═════ Information supplied ═════
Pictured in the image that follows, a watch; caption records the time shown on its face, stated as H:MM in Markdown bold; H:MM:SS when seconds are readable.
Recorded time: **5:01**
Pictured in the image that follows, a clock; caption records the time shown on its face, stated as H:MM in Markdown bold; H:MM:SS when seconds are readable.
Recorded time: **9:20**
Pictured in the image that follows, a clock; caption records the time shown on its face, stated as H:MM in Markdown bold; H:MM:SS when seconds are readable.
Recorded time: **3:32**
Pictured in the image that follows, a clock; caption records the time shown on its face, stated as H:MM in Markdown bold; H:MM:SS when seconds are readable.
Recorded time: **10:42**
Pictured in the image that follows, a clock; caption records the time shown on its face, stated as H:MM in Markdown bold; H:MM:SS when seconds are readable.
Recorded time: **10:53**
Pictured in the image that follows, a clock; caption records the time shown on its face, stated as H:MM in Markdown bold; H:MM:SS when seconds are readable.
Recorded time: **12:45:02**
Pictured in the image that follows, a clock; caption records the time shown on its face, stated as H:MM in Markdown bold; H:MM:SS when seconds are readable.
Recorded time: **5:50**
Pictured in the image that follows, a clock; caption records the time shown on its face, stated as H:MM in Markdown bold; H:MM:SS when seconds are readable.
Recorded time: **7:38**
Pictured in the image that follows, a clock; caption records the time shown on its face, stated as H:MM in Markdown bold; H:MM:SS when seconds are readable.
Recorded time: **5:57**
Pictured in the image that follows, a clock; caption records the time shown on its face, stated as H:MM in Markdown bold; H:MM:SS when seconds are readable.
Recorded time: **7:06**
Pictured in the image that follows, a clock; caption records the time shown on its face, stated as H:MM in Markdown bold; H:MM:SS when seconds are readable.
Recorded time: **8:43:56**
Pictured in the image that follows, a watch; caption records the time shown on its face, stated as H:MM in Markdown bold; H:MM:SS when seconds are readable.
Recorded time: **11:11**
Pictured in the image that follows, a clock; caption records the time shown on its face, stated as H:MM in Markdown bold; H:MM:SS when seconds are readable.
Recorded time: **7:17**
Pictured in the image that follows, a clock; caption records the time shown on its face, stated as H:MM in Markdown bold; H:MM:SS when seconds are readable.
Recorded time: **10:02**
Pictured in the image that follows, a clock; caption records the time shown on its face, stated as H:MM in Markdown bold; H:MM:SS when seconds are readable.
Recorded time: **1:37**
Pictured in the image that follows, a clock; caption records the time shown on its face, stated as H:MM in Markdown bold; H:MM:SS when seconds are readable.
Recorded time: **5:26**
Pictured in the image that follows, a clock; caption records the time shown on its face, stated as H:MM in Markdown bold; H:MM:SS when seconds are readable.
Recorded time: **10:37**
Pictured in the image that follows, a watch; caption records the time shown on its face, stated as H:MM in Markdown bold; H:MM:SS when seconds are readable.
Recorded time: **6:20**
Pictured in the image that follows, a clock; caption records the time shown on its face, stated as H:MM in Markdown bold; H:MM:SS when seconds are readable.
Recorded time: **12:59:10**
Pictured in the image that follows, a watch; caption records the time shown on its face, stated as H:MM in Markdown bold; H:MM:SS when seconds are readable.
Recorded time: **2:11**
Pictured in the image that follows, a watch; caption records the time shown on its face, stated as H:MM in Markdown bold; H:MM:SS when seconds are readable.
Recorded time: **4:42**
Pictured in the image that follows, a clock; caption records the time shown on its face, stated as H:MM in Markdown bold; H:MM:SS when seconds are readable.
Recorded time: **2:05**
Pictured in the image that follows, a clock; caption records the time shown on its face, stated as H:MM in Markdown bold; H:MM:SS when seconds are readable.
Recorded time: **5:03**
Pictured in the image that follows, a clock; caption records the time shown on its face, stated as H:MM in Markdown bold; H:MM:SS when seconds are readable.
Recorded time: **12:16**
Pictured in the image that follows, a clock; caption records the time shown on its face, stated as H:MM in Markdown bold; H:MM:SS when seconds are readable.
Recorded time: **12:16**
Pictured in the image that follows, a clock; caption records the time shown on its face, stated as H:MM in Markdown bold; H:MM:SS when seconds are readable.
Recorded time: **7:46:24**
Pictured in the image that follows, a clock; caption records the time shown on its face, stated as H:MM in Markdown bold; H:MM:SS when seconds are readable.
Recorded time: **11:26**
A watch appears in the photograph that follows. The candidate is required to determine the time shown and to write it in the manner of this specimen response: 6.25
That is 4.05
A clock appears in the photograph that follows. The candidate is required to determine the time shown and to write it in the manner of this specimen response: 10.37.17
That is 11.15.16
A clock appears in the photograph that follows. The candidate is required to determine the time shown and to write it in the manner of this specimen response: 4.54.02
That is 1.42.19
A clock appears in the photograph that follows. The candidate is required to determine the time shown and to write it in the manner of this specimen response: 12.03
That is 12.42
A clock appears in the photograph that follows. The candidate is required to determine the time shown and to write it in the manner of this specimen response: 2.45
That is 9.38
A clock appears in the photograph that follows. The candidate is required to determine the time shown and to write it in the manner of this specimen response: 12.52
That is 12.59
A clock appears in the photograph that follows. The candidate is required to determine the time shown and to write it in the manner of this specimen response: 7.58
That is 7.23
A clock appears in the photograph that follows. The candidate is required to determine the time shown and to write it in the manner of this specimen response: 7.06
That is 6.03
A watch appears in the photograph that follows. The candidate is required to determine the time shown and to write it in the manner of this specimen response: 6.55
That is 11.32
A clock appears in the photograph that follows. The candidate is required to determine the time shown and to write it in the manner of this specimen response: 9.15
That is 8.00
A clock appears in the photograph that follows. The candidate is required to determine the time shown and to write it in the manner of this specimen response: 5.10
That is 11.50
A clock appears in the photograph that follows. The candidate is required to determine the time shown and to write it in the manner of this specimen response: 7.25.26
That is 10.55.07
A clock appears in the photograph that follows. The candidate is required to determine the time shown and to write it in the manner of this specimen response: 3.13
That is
═════
| Directions for this task |
Write out all of the data above verbatim, line for line, with every character left unchanged.

| The output |
Pictured in the image that follows, a watch; caption records the time shown on its face, stated as H:MM in Markdown bold; H:MM:SS when seconds are readable.
Recorded time: **5:01**
Pictured in the image that follows, a clock; caption records the time shown on its face, stated as H:MM in Markdown bold; H:MM:SS when seconds are readable.
Recorded time: **9:20**
Pictured in the image that follows, a clock; caption records the time shown on its face, stated as H:MM in Markdown bold; H:MM:SS when seconds are readable.
Recorded time: **3:32**
Pictured in the image that follows, a clock; caption records the time shown on its face, stated as H:MM in Markdown bold; H:MM:SS when seconds are readable.
Recorded time: **10:42**
Pictured in the image that follows, a clock; caption records the time shown on its face, stated as H:MM in Markdown bold; H:MM:SS when seconds are readable.
Recorded time: **10:53**
Pictured in the image that follows, a clock; caption records the time shown on its face, stated as H:MM in Markdown bold; H:MM:SS when seconds are readable.
Recorded time: **12:45:02**
Pictured in the image that follows, a clock; caption records the time shown on its face, stated as H:MM in Markdown bold; H:MM:SS when seconds are readable.
Recorded time: **5:50**
Pictured in the image that follows, a clock; caption records the time shown on its face, stated as H:MM in Markdown bold; H:MM:SS when seconds are readable.
Recorded time: **7:38**
Pictured in the image that follows, a clock; caption records the time shown on its face, stated as H:MM in Markdown bold; H:MM:SS when seconds are readable.
Recorded time: **5:57**
Pictured in the image that follows, a clock; caption records the time shown on its face, stated as H:MM in Markdown bold; H:MM:SS when seconds are readable.
Recorded time: **7:06**
Pictured in the image that follows, a clock; caption records the time shown on its face, stated as H:MM in Markdown bold; H:MM:SS when seconds are readable.
Recorded time: **8:43:56**
Pictured in the image that follows, a watch; caption records the time shown on its face, stated as H:MM in Markdown bold; H:MM:SS when seconds are readable.
Recorded time: **11:11**
Pictured in the image that follows, a clock; caption records the time shown on its face, stated as H:MM in Markdown bold; H:MM:SS when seconds are readable.
Recorded time: **7:17**
Pictured in the image that follows, a clock; caption records the time shown on its face, stated as H:MM in Markdown bold; H:MM:SS when seconds are readable.
Recorded time: **10:02**
Pictured in the image that follows, a clock; caption records the time shown on its face, stated as H:MM in Markdown bold; H:MM:SS when seconds are readable.
Recorded time: **1:37**
Pictured in the image that follows, a clock; caption records the time shown on its face, stated as H:MM in Markdown bold; H:MM:SS when seconds are readable.
Recorded time: **5:26**
Pictured in the image that follows, a clock; caption records the time shown on its face, stated as H:MM in Markdown bold; H:MM:SS when seconds are readable.
Recorded time: **10:37**
Pictured in the image that follows, a watch; caption records the time shown on its face, stated as H:MM in Markdown bold; H:MM:SS when seconds are readable.
Recorded time: **6:20**
Pictured in the image that follows, a clock; caption records the time shown on its face, stated as H:MM in Markdown bold; H:MM:SS when seconds are readable.
Recorded time: **12:59:10**
Pictured in the image that follows, a watch; caption records the time shown on its face, stated as H:MM in Markdown bold; H:MM:SS when seconds are readable.
Recorded time: **2:11**
Pictured in the image that follows, a watch; caption records the time shown on its face, stated as H:MM in Markdown bold; H:MM:SS when seconds are readable.
Recorded time: **4:42**
Pictured in the image that follows, a clock; caption records the time shown on its face, stated as H:MM in Markdown bold; H:MM:SS when seconds are readable.
Recorded time: **2:05**
Pictured in the image that follows, a clock; caption records the time shown on its face, stated as H:MM in Markdown bold; H:MM:SS when seconds are readable.
Recorded time: **5:03**
Pictured in the image that follows, a clock; caption records the time shown on its face, stated as H:MM in Markdown bold; H:MM:SS when seconds are readable.
Recorded time: **12:16**
Pictured in the image that follows, a clock; caption records the time shown on its face, stated as H:MM in Markdown bold; H:MM:SS when seconds are readable.
Recorded time: **12:16**
Pictured in the image that follows, a clock; caption records the time shown on its face, stated as H:MM in Markdown bold; H:MM:SS when seconds are readable.
Recorded time: **7:46:24**
Pictured in the image that follows, a clock; caption records the time shown on its face, stated as H:MM in Markdown bold; H:MM:SS when seconds are readable.
Recorded time: **11:26**
A watch appears in the photograph that follows. The candidate is required to determine the time shown and to write it in the manner of this specimen response: 6.25
That is 4.05
A clock appears in the photograph that follows. The candidate is required to determine the time shown and to write it in the manner of this specimen response: 10.37.17
That is 11.15.16
A clock appears in the photograph that follows. The candidate is required to determine the time shown and to write it in the manner of this specimen response: 4.54.02
That is 1.42.19
A clock appears in the photograph that follows. The candidate is required to determine the time shown and to write it in the manner of this specimen response: 12.03
That is 12.42
A clock appears in the photograph that follows. The candidate is required to determine the time shown and to write it in the manner of this specimen response: 2.45
That is 9.38
A clock appears in the photograph that follows. The candidate is required to determine the time shown and to write it in the manner of this specimen response: 12.52
That is 12.59
A clock appears in the photograph that follows. The candidate is required to determine the time shown and to write it in the manner of this specimen response: 7.58
That is 7.23
A clock appears in the photograph that follows. The candidate is required to determine the time shown and to write it in the manner of this specimen response: 7.06
That is 6.03
A watch appears in the photograph that follows. The candidate is required to determine the time shown and to write it in the manner of this specimen response: 6.55
That is 11.32
A clock appears in the photograph that follows. The candidate is required to determine the time shown and to write it in the manner of this specimen response: 9.15
That is 8.00
A clock appears in the photograph that follows. The candidate is required to determine the time shown and to write it in the manner of this specimen response: 5.10
That is 11.50
A clock appears in the photograph that follows. The candidate is required to determine the time shown and to write it in the manner of this specimen response: 7.25.26
That is 10.55.07
A clock appears in the photograph that follows. The candidate is required to determine the time shown and to write it in the manner of this specimen response: 3.13
That is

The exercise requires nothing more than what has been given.